Joan Didion's The Year of Magical Thinking (2005) is the decade's most important work of nonfiction — a direct account of the year following the sudden death of her husband John Gregory Dunne. Didion is a writer whose default mode is analytical control, and the book's subject is precisely what happens when that control fails: grief as a form of cognitive disorder, as a disruption of the normal machinery of perception and memory. The prose is as precise as anything she ever wrote, but in the service of describing imprecision — the irrationality of grief, the way the bereaved mind keeps running the same calculations hoping for a different result. It won the National Book Award in 2005.
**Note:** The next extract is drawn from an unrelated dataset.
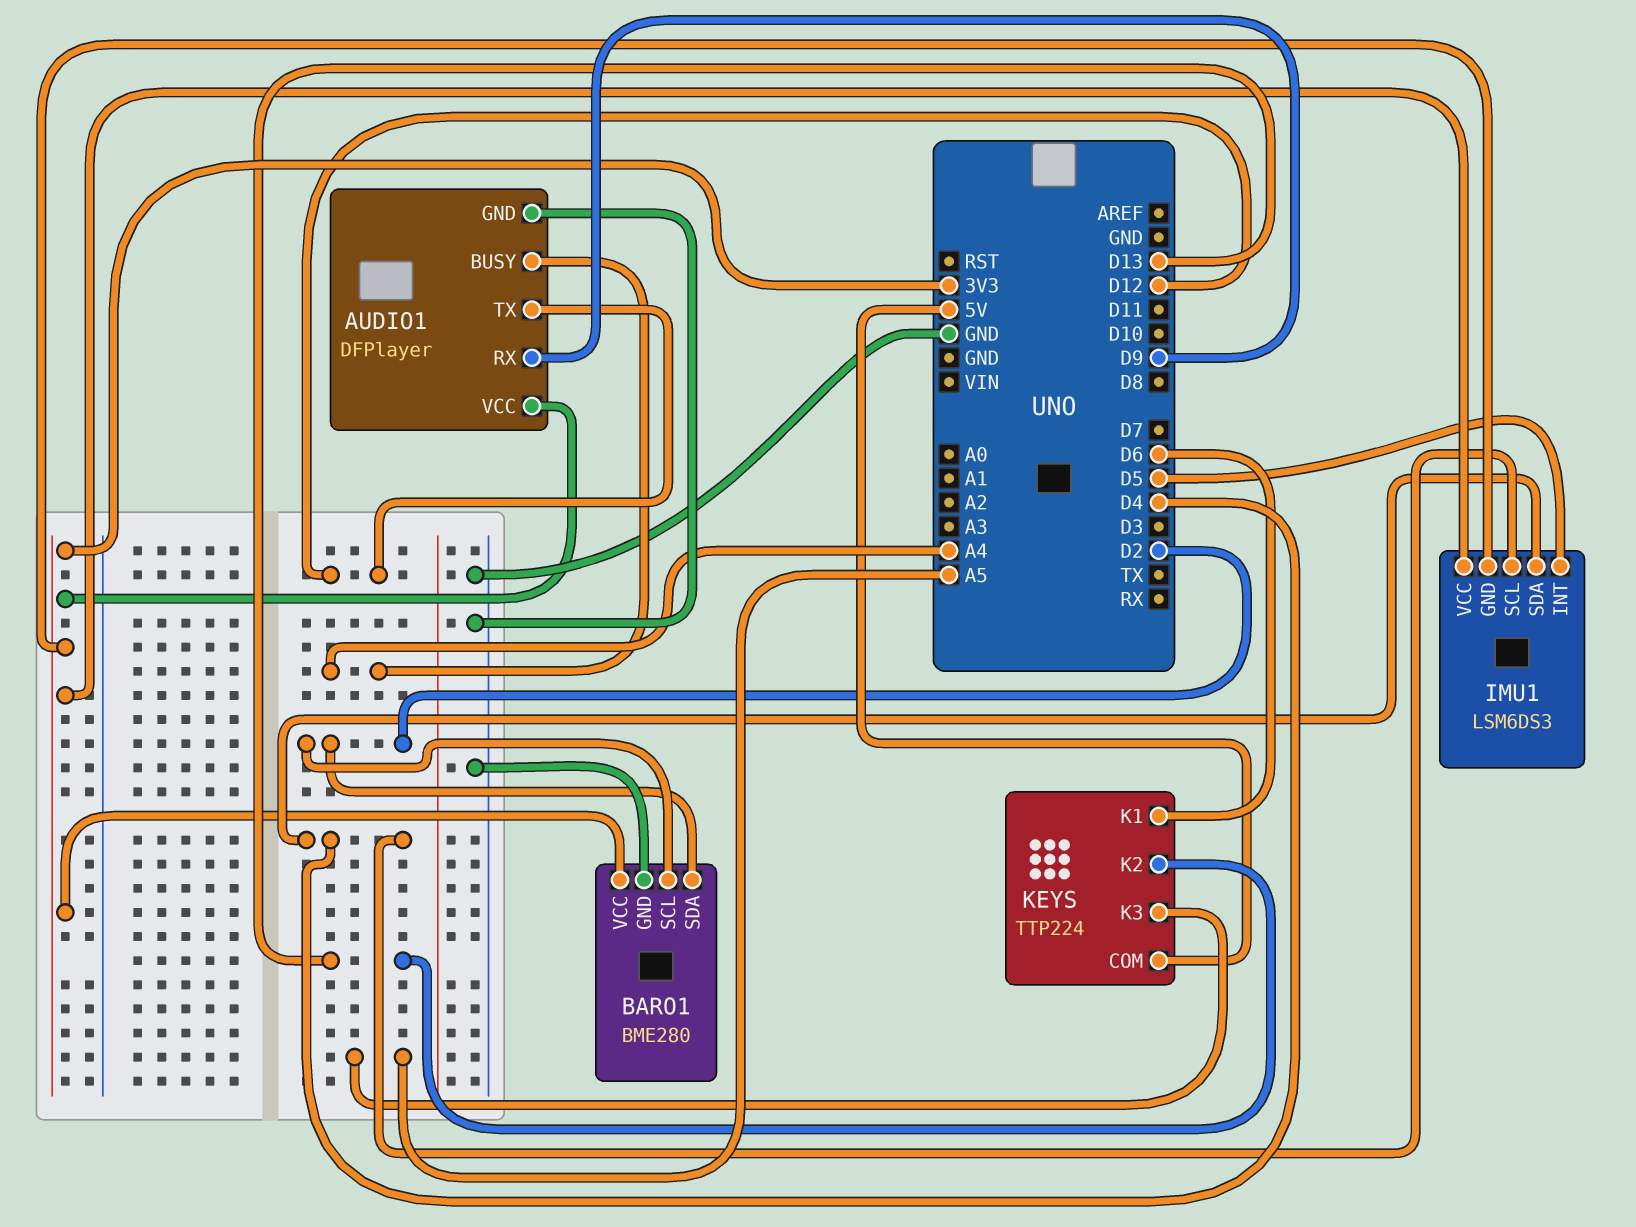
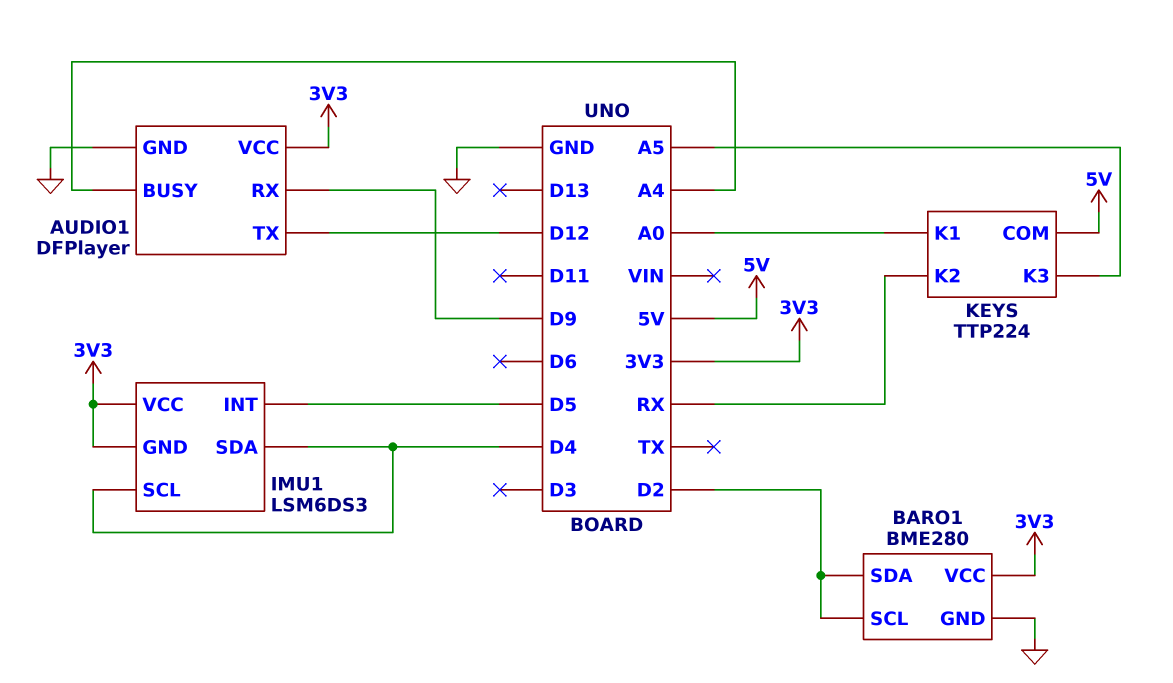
KEYS pin K1: D6 -> A0
KEYS pin K2: D13 -> RX

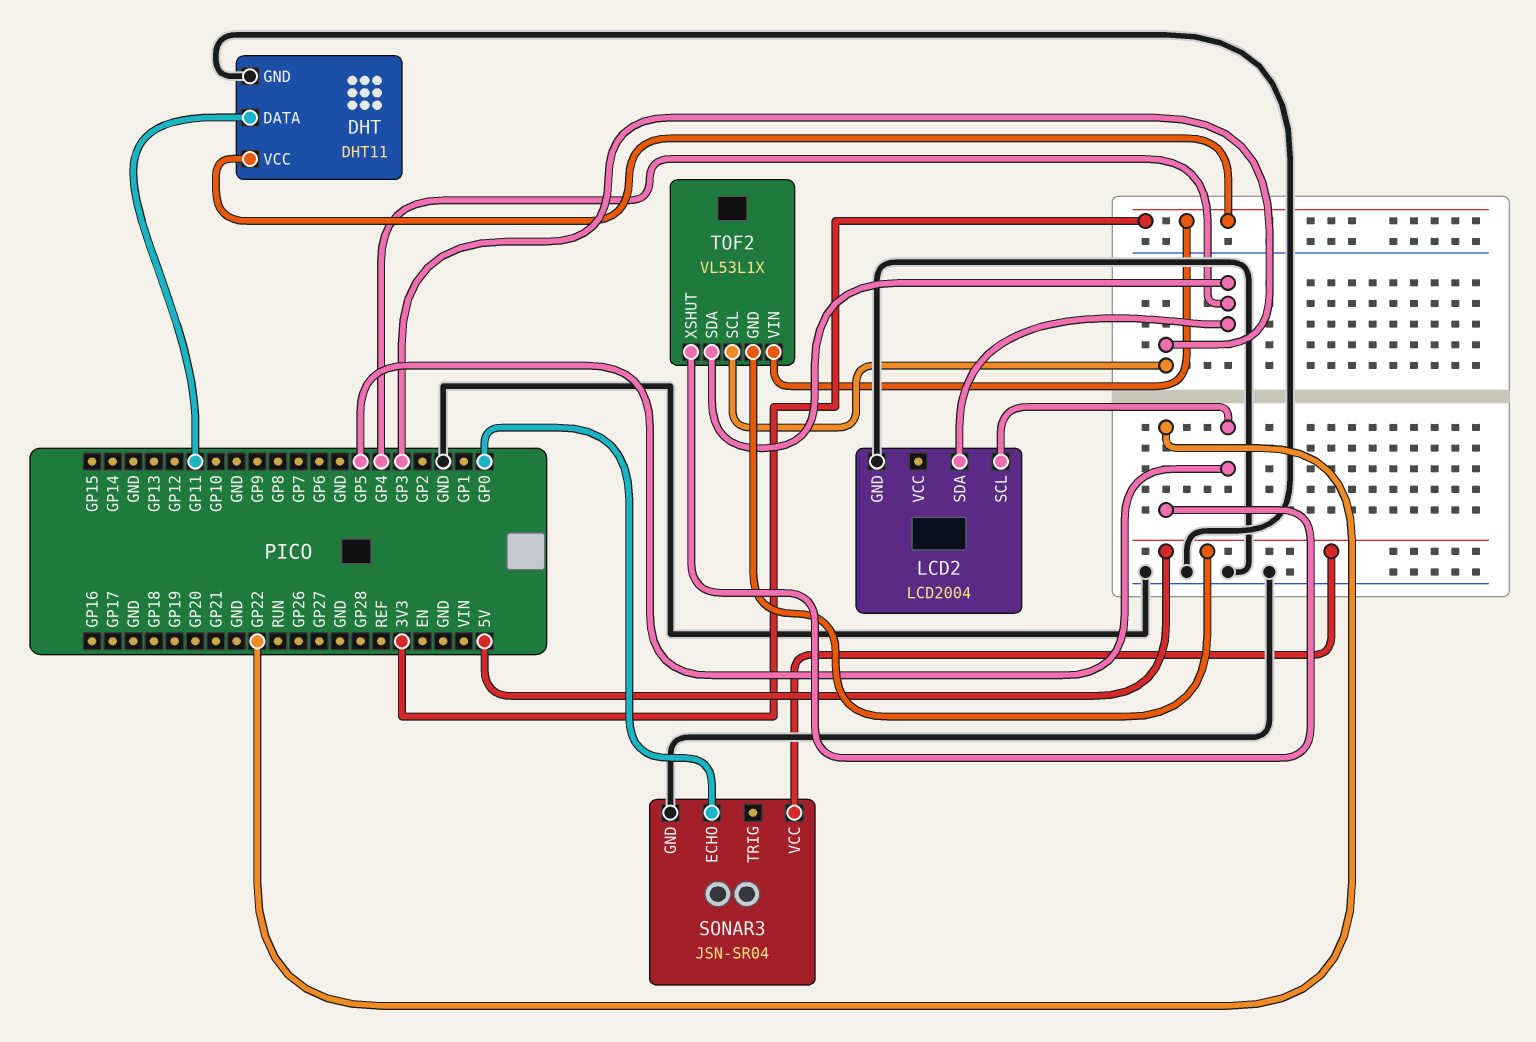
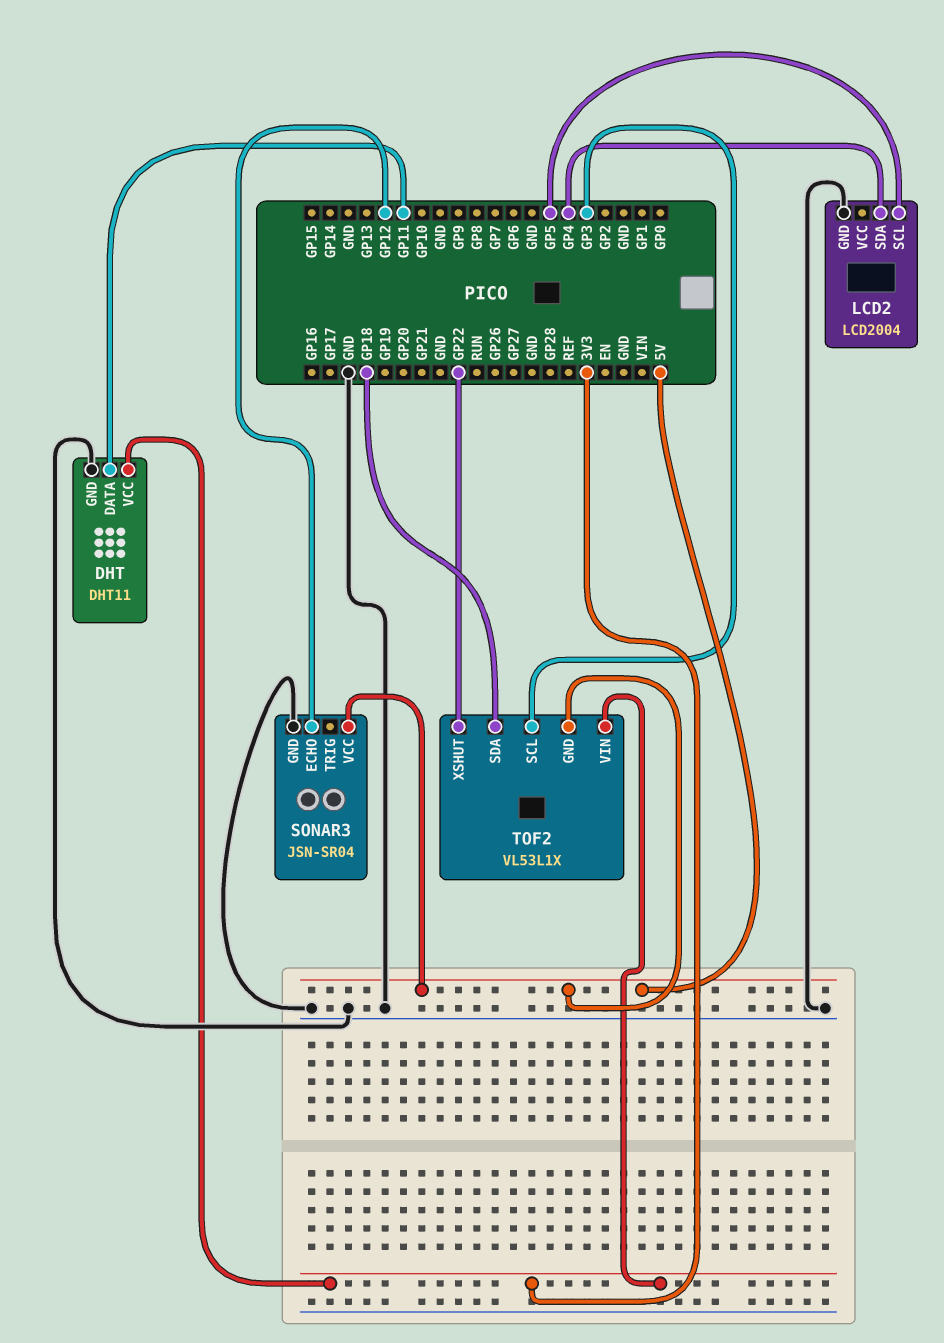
SONAR3 pin ECHO: GP0 -> GP12
TOF2 pin SDA: GP4 -> GP18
David Foster Wallace's Consider the Lobster (2005) collects his most accomplished essays, including the title piece about the Maine Lobster Festival, a profile of John McCain's 2000 presidential campaign, and "Authority and American Usage" — a thirty-thousand-word meditation on prescriptive vs. descriptive grammar that is really about authority, persuasion, and what it means to write for an imagined reader. Wallace is the best American essayist of his generation: his essays enact the arguments they make, performing the kind of recursive self-examination they describe. The essays and memoir shelf at byallo carries Consider the Lobster alongside the other essential essay collections.
W.G. Sebald's Austerlitz (2001, translated 2001) is the decade's most formally unusual novel. The narrator meets a man named Jacques Austerlitz in Antwerp in the 1960s; over subsequent decades and meetings across Europe, Austerlitz slowly uncovers the history he had been suppressing — that he was brought to England from Czechoslovakia as a child on one of the Kindertransport trains, and that his parents died in the Holocaust. Sebald's method — long sentences that fold back on themselves, black-and-white photographs embedded in the text, a narrative voice of extreme temporal indirection — produces something that reads like memory itself: fragmentary, accumulated, never quite arriving at its destination. His four major works (all published in German in the 1990s and early 2000s) are among the most important fiction of the era.
Cormac McCarthy's The Road (2006) is his most structurally austere work: a father and son moving south through a post-apocalyptic America, carrying the fire. McCarthy strips the prose back to its barest grammatical elements and removes the punctuation he had used selectively in earlier work; the result is a text that feels as reduced as the world it describes. It is not his most ambitious novel — that remains Blood Meridian — but it is the most emotionally direct, and it won the Pulitzer in 2007 partly because of that directness. If you have not read McCarthy and want an entry point, The Road is the most available; Blood Meridian on the literary fiction shelf is where to go next.
Jonathan Franzen's The Corrections (2001) spent years on bestseller lists and won the National Book Award, and it has earned its reputation: a large, comic, frequently devastating novel about a Midwestern family coming apart under the pressure of the father's advancing Parkinson's disease. Franzen's command of social observation is exact — he is brilliant on class anxiety, on the texture of American consumer capitalism, on the specific self-deceptions families require to function. The novel is long and densely plotted, but it pulls.
For nonfiction, Michael Lewis's Moneyball (2003) and The Big Short (2010, just outside the decade) established a template for narrative nonfiction about systems: using a specific story to make a structural argument legible to non-specialist readers. Lawrence Wright's The Looming Tower (2006), about the intelligence failures leading to September 11, is narrative nonfiction at its most demanding and necessary. Both books demonstrate that the decade's best nonfiction was working toward the same goal as its best fiction: using specific human stories to make abstract forces — financial, institutional, political — feel as they actually are experienced, one person at a time.